**SEZIONE DEL DOCUMENTO:**
L’acqua che intendiamo noi è “un altro ultrasuono” che unisce e che attraverso il suo corso ci accompagna tra i luoghi di Thomas, dal lago di Sant’Aquilina al RockIsland sul mare. Speriamo di contribuire per riabilitarne il significato: l’acqua è vita, è suono. Siamo sostenuti da Romagna Acque.

Dunque, “condivisione” e “reciprocità” sono i valori che si ritrovano anche nella storia e nel lavoro di Thomas?
Sì, Thomas ha avuto il merito di costruire una comunità. È emersa anche durante l’organizzazione del festival, nel supporto dei clienti storici del Velvet, e in quello delle band che si esibiranno al lago di Sant’Aquilina, dove il locale aveva sede, a titolo gratuito. Ci saranno i Subsonica, i Verdena e molti altri artisti legati a noi da un rapporto di stima e amicizia. Thomas al Velvet ha sempre collaborato con tutti, tantissime band emergenti avevano la possibilità di esibirsi e farsi conoscere. Si è stratificato un forte senso di unione, gratitudine e reciprocità. In tanti hanno qualcosa da restituire. È bello che nel nostro territorio questo sentimento sia così radicato.

**DOMANDE DI STUDIO:**
1. Rispondi alle seguenti domande sul testo su Thomas e il Velvet, una risposta per riga con la stessa lettera:
(a) Da chi è sostenuta l'iniziativa?
(b) Dove aveva sede il Velvet?
(c) Quali due band vengono nominate tra quelle che si esibiranno?
2. Prosegui il testo su Thomas e il Velvet dopo la sua ultima frase.

**ESTRATTI DAL DATASET:**
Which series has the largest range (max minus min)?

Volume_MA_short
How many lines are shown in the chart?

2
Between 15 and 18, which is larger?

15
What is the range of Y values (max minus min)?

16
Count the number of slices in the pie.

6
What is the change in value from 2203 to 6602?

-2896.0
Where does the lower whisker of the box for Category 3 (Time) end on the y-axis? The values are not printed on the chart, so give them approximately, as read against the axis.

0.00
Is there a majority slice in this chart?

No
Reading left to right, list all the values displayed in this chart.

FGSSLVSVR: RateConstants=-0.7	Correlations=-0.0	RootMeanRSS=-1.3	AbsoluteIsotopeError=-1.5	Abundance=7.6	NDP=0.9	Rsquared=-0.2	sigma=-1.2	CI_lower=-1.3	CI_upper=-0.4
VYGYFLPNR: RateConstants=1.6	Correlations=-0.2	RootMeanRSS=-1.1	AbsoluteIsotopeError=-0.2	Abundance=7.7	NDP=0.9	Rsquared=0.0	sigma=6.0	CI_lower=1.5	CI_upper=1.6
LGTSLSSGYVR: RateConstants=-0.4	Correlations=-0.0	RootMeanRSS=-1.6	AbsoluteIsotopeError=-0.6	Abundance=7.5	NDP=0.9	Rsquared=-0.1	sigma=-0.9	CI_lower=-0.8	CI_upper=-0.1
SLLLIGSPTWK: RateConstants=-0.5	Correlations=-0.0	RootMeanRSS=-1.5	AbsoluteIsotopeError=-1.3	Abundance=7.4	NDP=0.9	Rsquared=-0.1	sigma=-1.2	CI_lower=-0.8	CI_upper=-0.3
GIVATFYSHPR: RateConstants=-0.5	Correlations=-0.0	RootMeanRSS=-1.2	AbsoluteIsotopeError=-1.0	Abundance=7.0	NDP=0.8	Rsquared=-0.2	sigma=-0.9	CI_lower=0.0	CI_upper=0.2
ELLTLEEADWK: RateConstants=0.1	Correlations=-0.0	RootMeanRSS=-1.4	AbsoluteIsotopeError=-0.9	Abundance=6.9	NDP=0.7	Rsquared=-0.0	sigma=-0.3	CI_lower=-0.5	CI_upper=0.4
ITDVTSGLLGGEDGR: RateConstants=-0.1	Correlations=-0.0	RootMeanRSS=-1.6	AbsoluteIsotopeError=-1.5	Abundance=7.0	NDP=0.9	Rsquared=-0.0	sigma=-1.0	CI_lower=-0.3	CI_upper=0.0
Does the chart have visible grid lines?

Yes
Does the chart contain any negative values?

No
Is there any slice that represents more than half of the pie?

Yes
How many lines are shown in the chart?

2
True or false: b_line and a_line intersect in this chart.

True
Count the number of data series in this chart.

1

**ESERCIZI SVOLTI:**
1.
(a) Da Romagna Acque.
(b) Al lago di Sant'Aquilina.
(c) I Subsonica e i Verdena.

2.
Quindi anche l’organizzazione stessa si è rivelata “emotiva”. Pensi che un festival come Ultrasuoni sia in grado di connettere emotivamente anche la generazione di coloro che hanno vissuto gli anni ’80-’90, con quella dei ragazzi che vivono oggi il territorio e la musica?
Secondo me potrà esserci anche questo tipo di connessione “generazionale”! Certamente saranno presenti tanti amici che negli anni ’90 erano clienti fissi del Velvet e che ora hanno figli. Li porteranno di sicuro perché continuano ad essere “invasati” di musica e il Velvet è stata una parte importante della loro vita.

Poi, in ogni caso, abbiamo previsto anche laboratori ed eventi per i bambini.

Hai parlato di territorio: quanto sono importanti i luoghi per un festival come Ultrasuoni?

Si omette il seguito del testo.